Machine translation of the pdf doc

New variants of the American ABM in Europe.On Thursday, a senior U.S. Defense Department said that America in addition to plans involving the deployment of European missile defense in Poland and the Czech Republic, and considering alternatives. In dealing with relations with Russia hearings in the House of Representatives Deputy Defense Minister Alexander Vershbow (Alexander Vershbow) told the congressmen that Obama's administration has reviewed plans for missile defense and examines the various configuration. 'We consider all options that can accomplish the task, including the option to base in Poland and radar in the Czech Republic ', - said Vershbow. Obama Administration seeks to improve relations with Russia, firmly supports against plans by the previous administration to place 10 missile interceptors in Poland and radar system in the Czech Republic.
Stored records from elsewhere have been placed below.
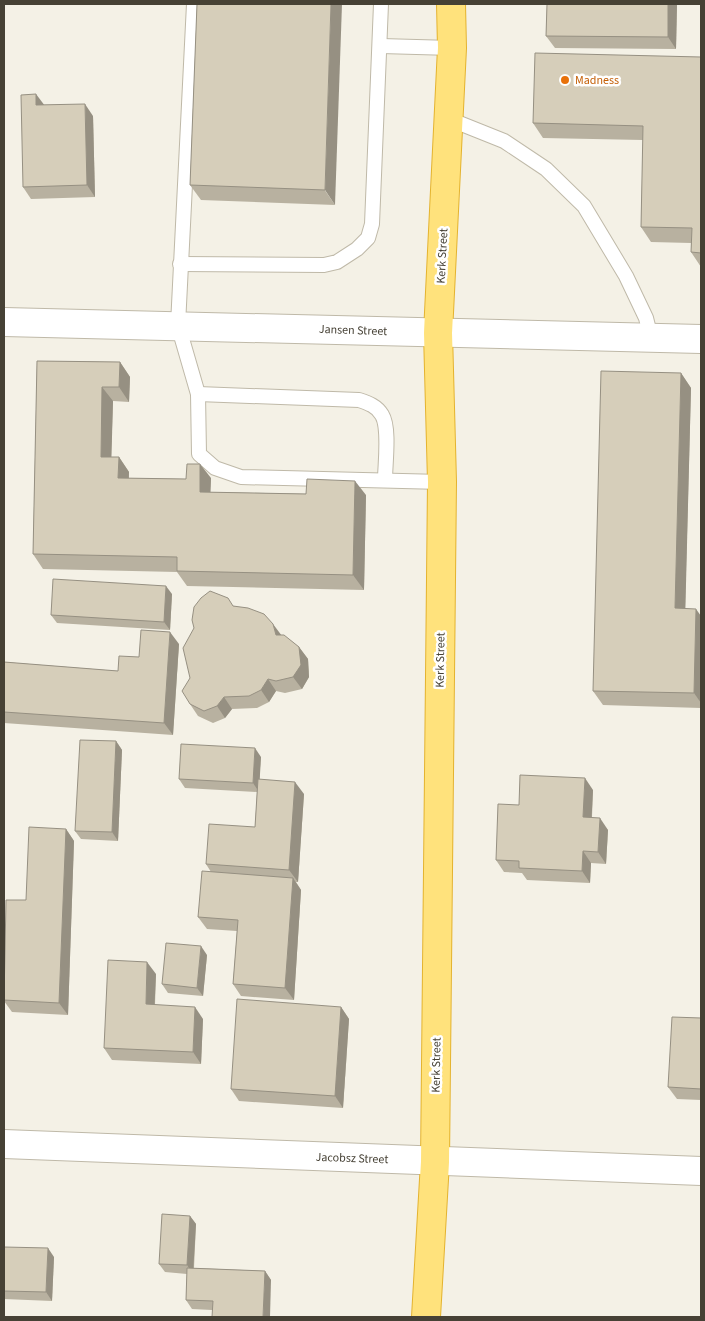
<svg xmlns="http://www.w3.org/2000/svg" width="705" height="1321" viewBox="0 0 705 1321" font-family="'Source Sans 3',sans-serif">
	<style>
		.lines { fill: none; stroke-linecap: round; stroke-linejoin: round }
		.service-casing { stroke: #bfb9a8; stroke-width: 16 }
		.minor-casing { stroke: #bfb9a8; stroke-width: 30 }
		.trunk-casing { stroke: #e4b32f; stroke-width: 30 }
		.service { stroke: #fff; stroke-width: 14 }
		.minor { stroke: #fff; stroke-width: 28 }
		.trunk { stroke: #ffe27c; stroke-width: 28 }
		.wall { fill: #b8b1a0 }
		.shaded-wall { fill: #969082 }
		.building { fill: #d6ceba; stroke: #969082 }
		.food-dot { fill: #e8710a; stroke: #fff; stroke-width: 2 }
		.labels { text-anchor: middle; stroke-width: 5; stroke-linejoin: round; paint-order: stroke }
		.food-label { font-size: 12px; fill: #c56008; stroke: #fff; text-anchor: start }
		.street-label { font-size: 12px; fill: #464135; stroke: #fff }
	</style>
	<rect width="100%" height="100%" fill="#f4f1e6"/>
	<g class="lines">
		<defs>
			<g id="service">
				<path d="M194 4 178 325 198 394 199 454 215 468 241 477 442 482"/>
				<path d="M381 46 452 48"/>
				<path d="M449 119 504 141 546 169 584 206 626 276 646 318 651 338"/>
				<path d="M180 264 324 265 337 262 357 249 368 238 372 224 381 4"/>
				<path d="M198 394 359 400C368 403 377 406 382 415 390 428 385 464 385 480"/>
			</g>
			<g id="minor">
				<path d="M4 322 701 339"/>
				<path d="M4 1144 701 1171"/>
			</g>
			<path id="trunk" d="M426 1317 435 1162 442 482 438 333 452 48 451 4"/>
		</defs>
		<use href="#service" class="service-casing"/>
		<use href="#minor" class="minor-casing"/>
		<use href="#trunk" class="trunk-casing"/>
		<use href="#service" class="service"/>
		<use href="#minor" class="minor"/>
		<use href="#trunk" class="trunk"/>
	</g>
	<g class="wall">
		<path d="M197 4 335 205 201 200 190 185Z"/>
		<path d="M547 4H677L676 49 555 48 546 36Z"/>
		<path d="M701 57V267L691 252V243L651 242 641 227 643 140 543 138 533 123Z"/>
		<path d="M93 116 95 197 31 199 23 187Z"/>
		<path d="M37 361 120 362 130 377 129 402 113 401 111 457H119L129 472V478L186 479 211 478 210 492 366 495 364 590 187 586 177 572 43 569 33 554Z"/>
		<path d="M681 373 691 388 685 609 701 616V708L603 705 593 691Z"/>
		<path d="M172 594 170 630 57 623 51 615Z"/>
		<path d="M234 606 299 647 308 659 309 677 302 689 285 693 276 691 269 702 257 708 232 709 225 718 213 723 198 716 190 704V678L194 628Z"/>
		<path d="M179 644 173 735 4 723V662L118 671 139 657Z"/>
		<path d="M116 741 122 750 118 841 81 839 75 831Z"/>
		<path d="M261 757 259 779 304 794 298 882H296L301 890 294 1000 241 996 233 984 237 931 207 929 198 917 211 872 206 864 255 827 257 792 185 788 179 779Z"/>
		<path d="M593 790 592 817 608 830 606 864 591 863 590 883 527 880 522 873 504 872 496 860 519 805Z"/>
		<path d="M66 829 74 841 68 1015 12 1012 4 1001V983Z"/>
		<path d="M207 955 203 996 168 993 162 984Z"/>
		<path d="M156 974 155 1005 203 1019 201 1064 112 1060 104 1048Z"/>
		<path d="M341 1007 349 1019 343 1108 239 1101 231 1089Z"/>
		<path d="M701 1018V1100L677 1099 668 1087Z"/>
		<path d="M190 1216 196 1224 194 1268 265 1271 271 1280 212 1310 192 1309 186 1300 187 1274 165 1272 159 1264Z"/>
		<path d="M4 1247 54 1257 52 1301 4 1299Z"/>
	</g>
	<g class="shaded-wall">
		<path d="M331 4H342L335 205 325 190Z"/>
		<path d="M668 4H677L676 49 668 37Z"/>
		<path d="M36 94 45 106 36 105Z"/>
		<path d="M85 104 93 116 95 197 87 185Z"/>
		<path d="M120 362 130 377 129 402 119 387Z"/>
		<path d="M681 373 691 388 685 623 675 608Z"/>
		<path d="M102 387 113 401 111 472 101 457Z"/>
		<path d="M119 457 129 472 128 493 118 478Z"/>
		<path d="M200 464 211 478 210 507 200 492Z"/>
		<path d="M355 481 366 495 364 590 353 575Z"/>
		<path d="M166 586 172 594 170 630 164 622Z"/>
		<path d="M696 609 701 616V703L694 693Z"/>
		<path d="M273 624 282 636 276 635Z"/>
		<path d="M170 632 179 644 173 735 164 723Z"/>
		<path d="M299 647 308 659 309 677 302 689 293 677Z"/>
		<path d="M268 679 276 691 269 702 261 690Z"/>
		<path d="M224 697 232 709 225 718 217 706Z"/>
		<path d="M116 741 122 750 118 841 112 832Z"/>
		<path d="M255 748 261 757 259 792 253 783Z"/>
		<path d="M585 778 593 790 591 829 583 817Z"/>
		<path d="M295 782 304 794 298 882 289 870Z"/>
		<path d="M600 818 608 830 606 864 598 852Z"/>
		<path d="M66 829 74 841 68 1015 59 1003Z"/>
		<path d="M583 851 591 863 590 883 582 871Z"/>
		<path d="M293 878 301 890 294 1000 285 988Z"/>
		<path d="M201 946 207 955 203 996 197 988Z"/>
		<path d="M147 962 156 974 154 1016 146 1004Z"/>
		<path d="M195 1007 203 1019 201 1064 193 1052Z"/>
		<path d="M341 1007 349 1019 343 1108 335 1096Z"/>
		<path d="M190 1216 196 1224 193 1274 187 1265Z"/>
		<path d="M48 1248 54 1257 52 1301 46 1292Z"/>
		<path d="M265 1271 271 1280 270 1317H263Z"/>
	</g>
	<g class="building">
		<path d="M197 4H331L325 190 190 185Z"/>
		<path d="M547 4H668V37L546 36Z"/>
		<path d="M535 53 701 57V253L691 252 692 228 641 227 643 126 533 123Z"/>
		<path d="M36 94V105L85 104 87 185 23 187 21 95Z"/>
		<path d="M37 361 120 362 119 387H102L101 457H119L118 478 186 479 187 464H200V492L306 494 307 479 355 481 353 575 177 571V557L33 554Z"/>
		<path d="M601 371 681 373 675 608 696 609 694 693 593 691Z"/>
		<path d="M53 579 166 586 164 622 51 615Z"/>
		<path d="M210 591 228 598 233 606 248 608 264 614 273 624 276 635H284L299 647 301 665 293 677 276 681 268 679 261 690 249 696 224 697 217 706 204 711 190 704 182 691 190 678 183 648 194 628 192 620 194 607 201 598Z"/>
		<path d="M141 630 170 632 164 723 4 712V662L118 671 119 656 139 657Z"/>
		<path d="M80 740 116 741 112 832 75 831Z"/>
		<path d="M181 744 255 748 253 783 179 779Z"/>
		<path d="M520 775 585 778 583 817 600 818 598 852 583 851 582 871 519 868V861L496 860 498 804 519 805Z"/>
		<path d="M258 779 295 782 289 870 206 864 209 824 255 827Z"/>
		<path d="M29 827 66 829 59 1003 4 1000 6 900H26Z"/>
		<path d="M202 871 293 878 285 988 233 984 238 920 198 917Z"/>
		<path d="M166 943 201 946 197 988 162 984Z"/>
		<path d="M108 960 147 962 146 1004 195 1007 193 1052 104 1048Z"/>
		<path d="M237 999 341 1007 335 1096 231 1089Z"/>
		<path d="M672 1017 701 1018V1089L668 1087Z"/>
		<path d="M162 1214 190 1216 187 1265 159 1264Z"/>
		<path d="M4 1247 48 1248 46 1292 4 1291Z"/>
		<path d="M187 1268 265 1271 263 1317H212L213 1301 186 1300Z"/>
	</g>
	<circle class="food-dot" cx="565" cy="80" r="5"/>
	<g class="labels">
		<g class="food-label">
			<text x="575" y="84">Madness</text>
		</g>
		<g class="street-label">
			<text transform="translate(442 256) rotate(-87)" y="4">Kerk Street</text>
			<text transform="translate(353 330) rotate(2)" y="4">Jansen Street</text>
			<text transform="translate(440 660) rotate(-89)" y="4">Kerk Street</text>
			<text transform="translate(436 1065) rotate(-89)" y="4">Kerk Street</text>
			<text transform="translate(352 1158) rotate(2)" y="4">Jacobsz Street</text>
		</g>
	</g>
	<rect width="705" height="1321" fill="none" stroke="#464135" stroke-width="10"/>
</svg>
According to Russia, the further implementation of these plans could disrupt started American and Russian presidents negotiated resumption of cooperation. Despite the fact that the Obama administration has decided to reconsider its plans, it continues to argue that the ABM problem is a reflection of the threat posed by Iranian missiles, and that Russia does not threaten the system. In addition, the Administration considers that the refusal to deploy missile defense in Poland and the Czech Republic will damage relations with these two allies. Vershbow noted that the Administration will consider various options, but will not take into account Russian objections. 'Revision of the program - our internal affair, at this stage we are not going to debate with the Russian on alternatives - he says. - Our conclusions are based only on assessing the Iranian threat, as well as the effectiveness and cost of the system '.